Mam dobre zdanie o pułkowniku Pawlikowskim (szef BOR - red.), ale on nie jest tam sam - mówił w "Faktach po Faktach" poseł PO Michał Kamiński. Sugerował, że w Biurze Ochrony Rządu może istnieć wewnętrzny konflikt. Z kolei zdaniem Krzysztofa Łapińskiego (PiS), bałaganu - jaki jego zdaniem panuje w BOR po rządach PO - nie da się uprzątnąć w trzy miesiące.
- Mam wrażenie, że cała ta sprawa to jest element jakiejś wewnętrznej rozgrywki wewnątrz Biura Ochrony Rządu - mówił Kamiński.
- Obecny szef BOR-u na czele tej formacji stoi jakieś trzy miesiące - przypomniał z kolei Łapiński - On też jeszcze nie miał czasu, żeby zobaczyć, jak wygląda stan Biura, bo też są procedury - dodał.
- Ja bym obecnego szefa tutaj nie winił. Wiele wskazuje na to, że przyczyną (wypadku prezydenckiego auta na A4 - red.) był fakt, że Biuro przez ostatnie lata było niedoinwestowane - stwierdził poseł PiS. - Żeby Biuro działało sprawnie muszą być odpowiedni ludzie, odpowiednie procedury i muszą być pieniądze na to. Dzisiaj nie wiemy, czy to był pierwszy przypadek, że komuś przyszło do głowy, żeby założyć oponę, która już była do utylizacji - dodał.

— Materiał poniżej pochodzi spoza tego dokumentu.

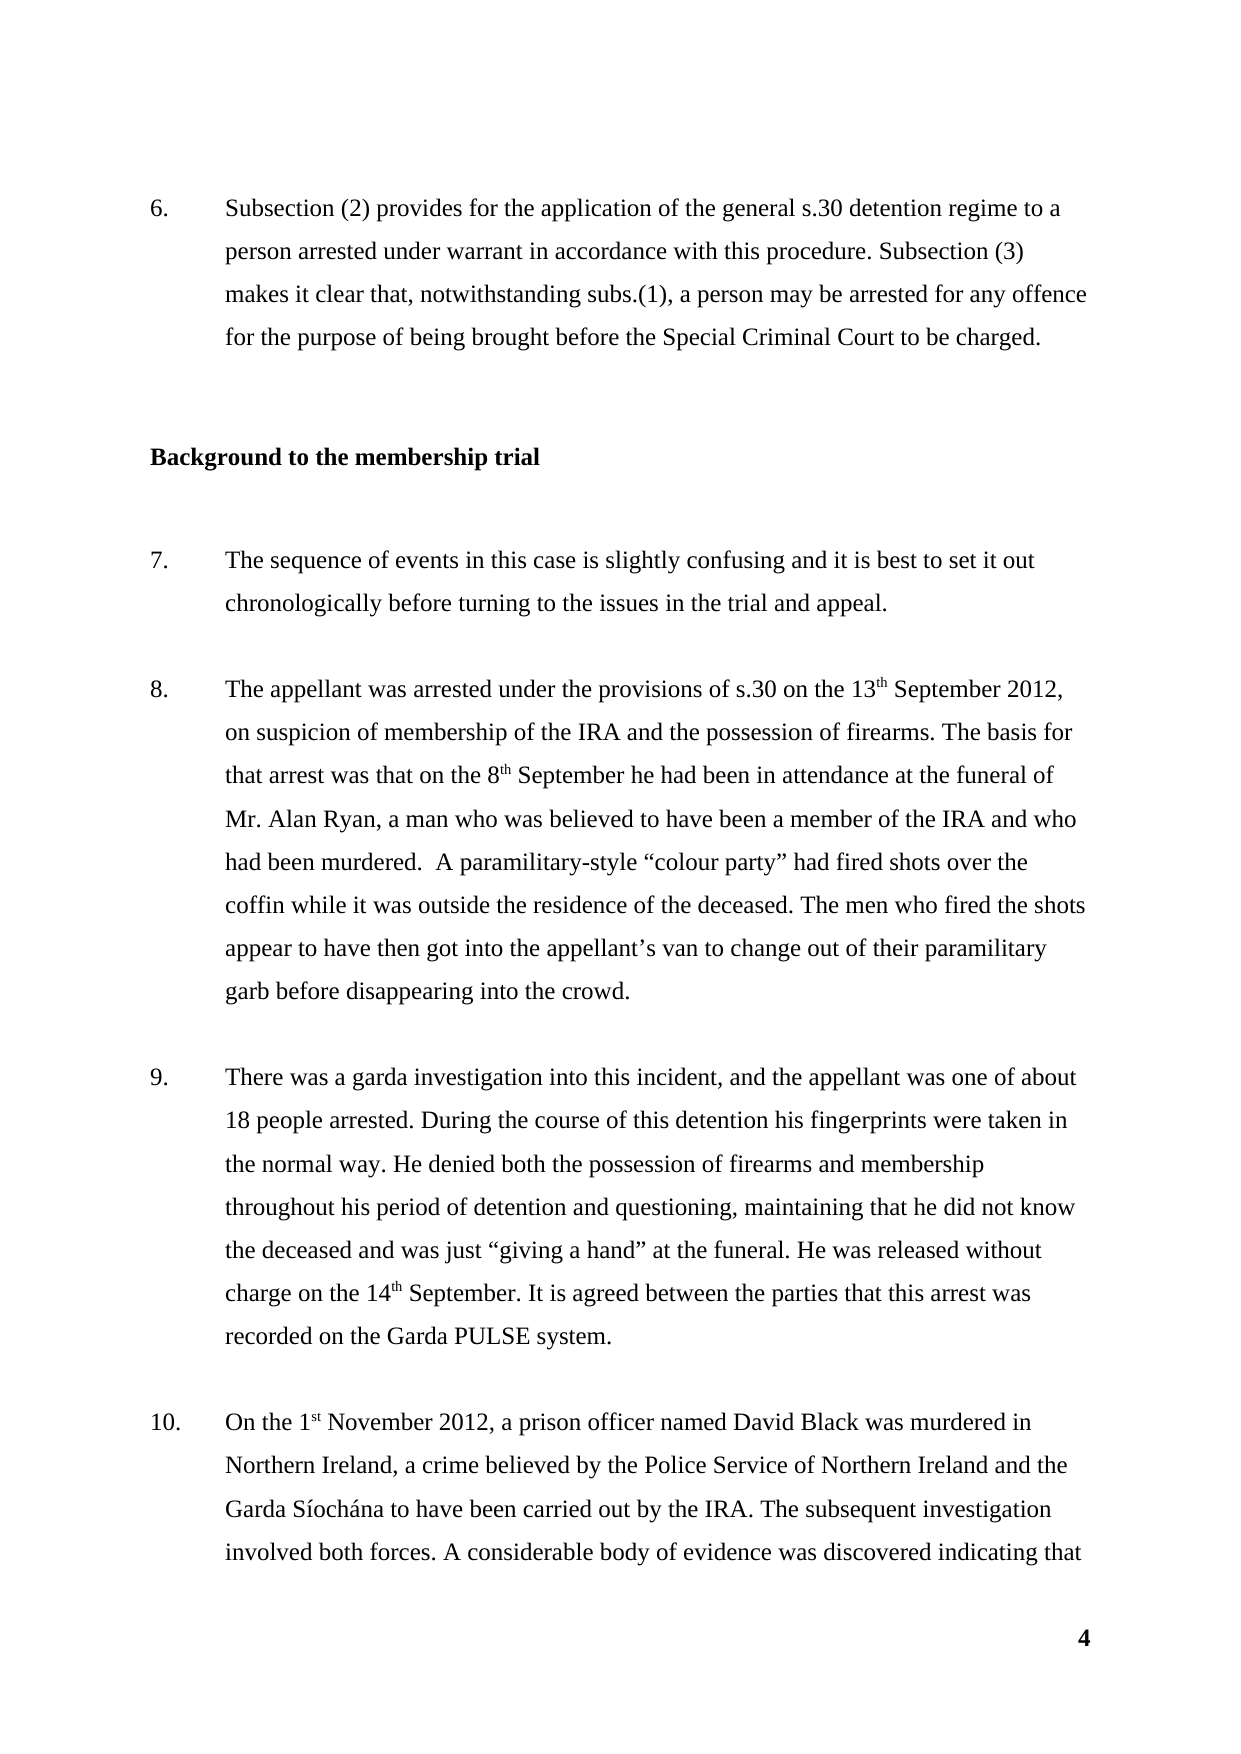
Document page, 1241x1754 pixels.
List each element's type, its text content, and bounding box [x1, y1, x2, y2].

list There was a garda investigation into this incident, and the appellant was one of about 18 people arrested. During the course of this detention his fingerprints were taken in the normal way. He denied both the possession of firearms and membership throughout his period of detention and questioning, maintaining that he did not know the deceased and was just “giving a hand” at the funeral. He was released without charge on the 14th September. It is agreed between the parties that this arrest was recorded on the Garda PULSE system. [150, 1062, 1090, 1350]
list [150, 1407, 1090, 1566]
text Background to the membership trial [150, 442, 1090, 471]
list The appellant was arrested under the provisions of s.30 on the 13th September 2012, on suspicion of membership of the IRA and the possession of firearms. The basis for that arrest was that on the 8th September he had been in attendance at the funeral of Mr. Alan Ryan, a man who was believed to have been a member of the IRA and who had been murdered. A paramilitary-style “colour party” had fired shots over the coffin while it was outside the residence of the deceased. The men who fired the shots appear to have then got into the appellant’s van to change out of their paramilitary garb before disappearing into the crowd. [150, 674, 1090, 1005]
list The sequence of events in this case is slightly confusing and it is best to set it out chronologically before turning to the issues in the trial and appeal. [150, 545, 1090, 617]
list Subsection (2) provides for the application of the general s.30 detention regime to a person arrested under warrant in accordance with this procedure. Subsection (3) makes it clear that, notwithstanding subs.(1), a person may be arrested for any offence for the purpose of being brought before the Special Criminal Court to be charged. [150, 193, 1090, 351]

"Poszukiwanie kozła ofiarnego"
- Ja mam wrażenie, że wewnątrz obozu władzy trwa poszukiwanie kozła ofiarnego i to jest związane z jakimiś rozgrywkami - odpowiedział Kamiński. - Z całą pewnością jest rzeczą groteskową obwinianie Platformy Obywatelskiej o to, co dzieje się trzy miesiące po przejęciu władzy przez PiS - dodał. - Wzięliście władzę, to ponoście odpowiedzialność za to. Za bezpieczeństwo prezydenta Rzeczypospolitej nie odpowiada dziś Platforma Obywatelska - powiedział Kamiński do Łapińskiego. - Przejęliśmy władzę po ośmiu latach rządów Platformy Obywatelskiej i Biuro Ochrony Rządu po ośmiu latach rządów ministrów spraw wewnętrznych z Platformy Obywatelskiej. Takie instytucje jak Biuro Ochrony Rządu, jak ministerstwa, z dnia na dzień się nie zmienią. To są trzy miesiące, tylko trzy miesiące - odpowiedział poseł PiS. - Ładnych parę miesięcy pan prezydent Andrzej Duda był ochraniany przez Biuro Ochrony Rządu, które podlegało rządowi Platformy Obywatelskiej i był dobrze ochraniany - nie zgodził się Kamiński. - Problemy pojawiły się po przejęciu władzy przez PiS. Taka jest prawda - dodał.